Tapi, perihal tata cara pelaksanaannya berbeda-beda sesuai dengan syariat yang dibawa oleh nabi masing-masing. Perbedaan dan keragaman sesugguhnya tidak hanya dalam ranah agama-agama.
Dalam ranah intra-agama pun, terdapat keragaman dan perbedaan yang tidak kalah. Dalam Islam sendiri, tercatat ratusan aliran, gerakan, dan mazhab. Perbedaan dan keragaman tersebut ialah memperkaya khazanah keislaman.
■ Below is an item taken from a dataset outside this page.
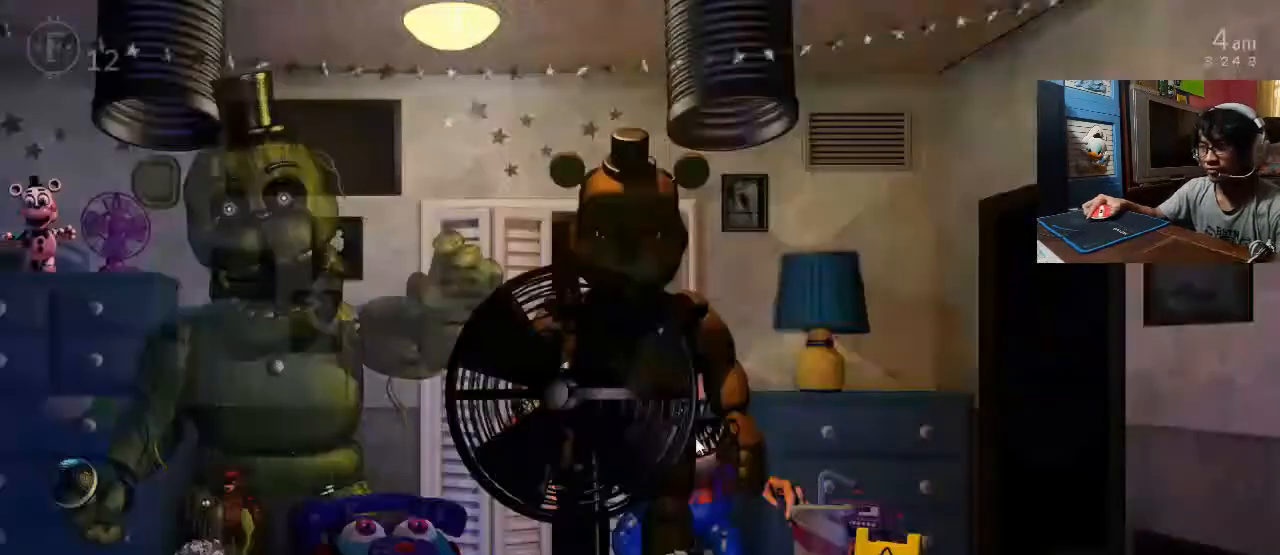
{"keys": [], "mouse": [], "events": [[20, "a", "up"], [20, "w", "up"]]}
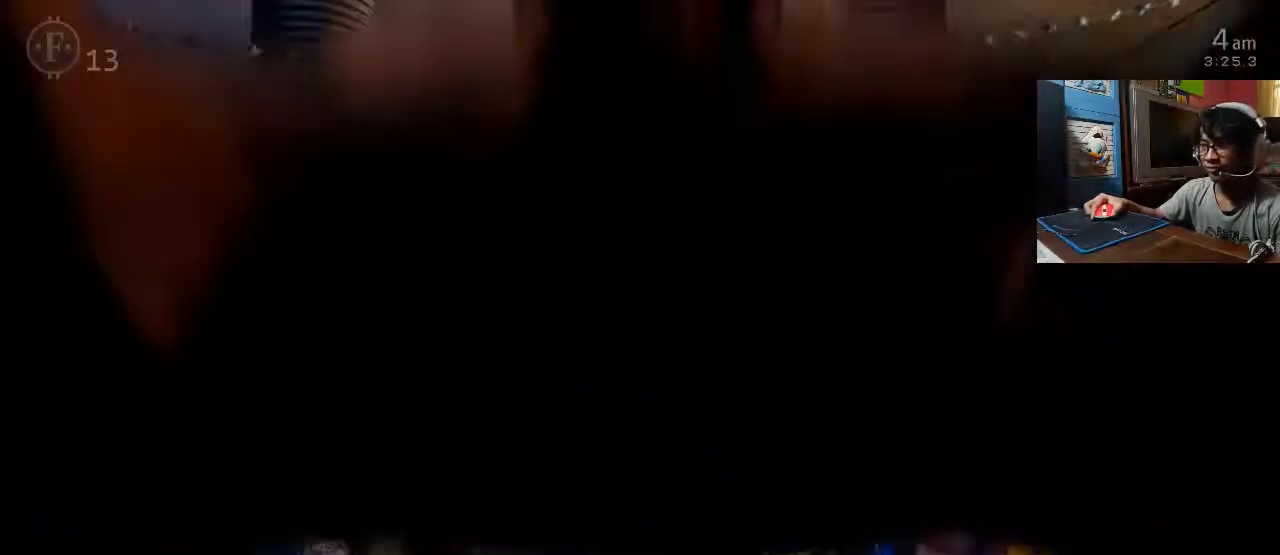
{"keys": [], "mouse": [], "events": [[220, "f", "down"], [320, "f", "up"]]}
Dari sudut pandang positif, keragaman tersebut sebenarnya mempertegas perlunya dialog dan kompetisi dalam konteks kebaikan bukan hujatan.
Di sini, perbedaan dan keragaman merupakan fakta yang harus diterima sebagai sunatullah. Allah menciptakan semua ini dengan hikmah dan maksud yang amat mulia. Bukan hanya itu, dalam Al-Qur’an juga disebutkan bahwa Allah menciptakan alam raya ini beranekaragam.
Allah menciptakan bumi dalam bentuk gunung-gunung yang tak tergoyahkan dan sungai-sungai yang jernih (QS. Ar-Ra’d 13: 3). Allah yang menciptakan perbedaan dalam warna kulit dan bahasa (QS. Ar-Rum 30: 20). Perbedaan dan keragaman merupakan sebuah keniscayaan yang telah dititahkan oleh Allah kepada setiap makhluk-Nya.
Tidak hanya sekadar perbedaan antar-agama, intra-agama, tetapi juga perbedaan dan keragaman di hampir semua makhluk di muka bumi: gunung, sungai, buah-buahan, dan lain-lain.
Semua itu, menurut Al-Qur’an agar menjadi ayat-ayat Allah di muka bumi, sehingga setiap manusia yang dikaruniai akal budi dan hari nurani dapat berpikir tentang rahasia di balik semua itu. Selanjutnya, setiap manusia dapat mengembangkan budaya tafsir yang membawa kemaslahatan bagi seluruh umat manusia di muka bumi.
Islam: Mengakui dan Menerima Perbedaan
Kedua, mencari titik temu (kalimatun sawa’) dan koeksistensi (al-ta’amul al-silmi). Langkah ini merupakan langkah lanjutan yang mesti menjadi perhatian utama setiap Muslim. Mengakui perbedaan dan keragaman adalah niscaya. Akan tetapi hal tersebut akan kurang sempurna bila tidak dilengkapi dengan upaya mencari titik temu dan koeksistensi.
Allah memerintahkan Nabi Muhammad Saw dalam rangka mengajak ahlul kitab untuk membangun titik temu, terutama dalam rangka menyembah dan menyerahkan diri kepada Allah secara total. Tentu saja penyerahan diri secara total kepada Allah tidak semata-mata dalam rangka teologis, melainkan juga dalam kerangka sosiologis.
Bila titik temu dengan konsep kalimatun sawa’ dalam konteks keindonesiaan, maka akan menemukan momentumnya. Pancasila merupakan kalimatun sawa’ di antara agama-agama yang ada di bumi pertiwi ini. Tatkala semua agama menerima sila pertama, Ketuhanan Yang Maha Esa, sebagai pijakan dalam berbangsa dan bernegara, sesungguhnya semua agama mempunyai komitmen pada ketauhidan yang sama.
Ketauhidan tersebut pada akhirnya diterjemahkan dalam konteks kemanusiaan, persatuan, dan kesatuan, permusyawaratan, dan keadilan sosial (Misrawi, 2017); (Novriantoni, 2004).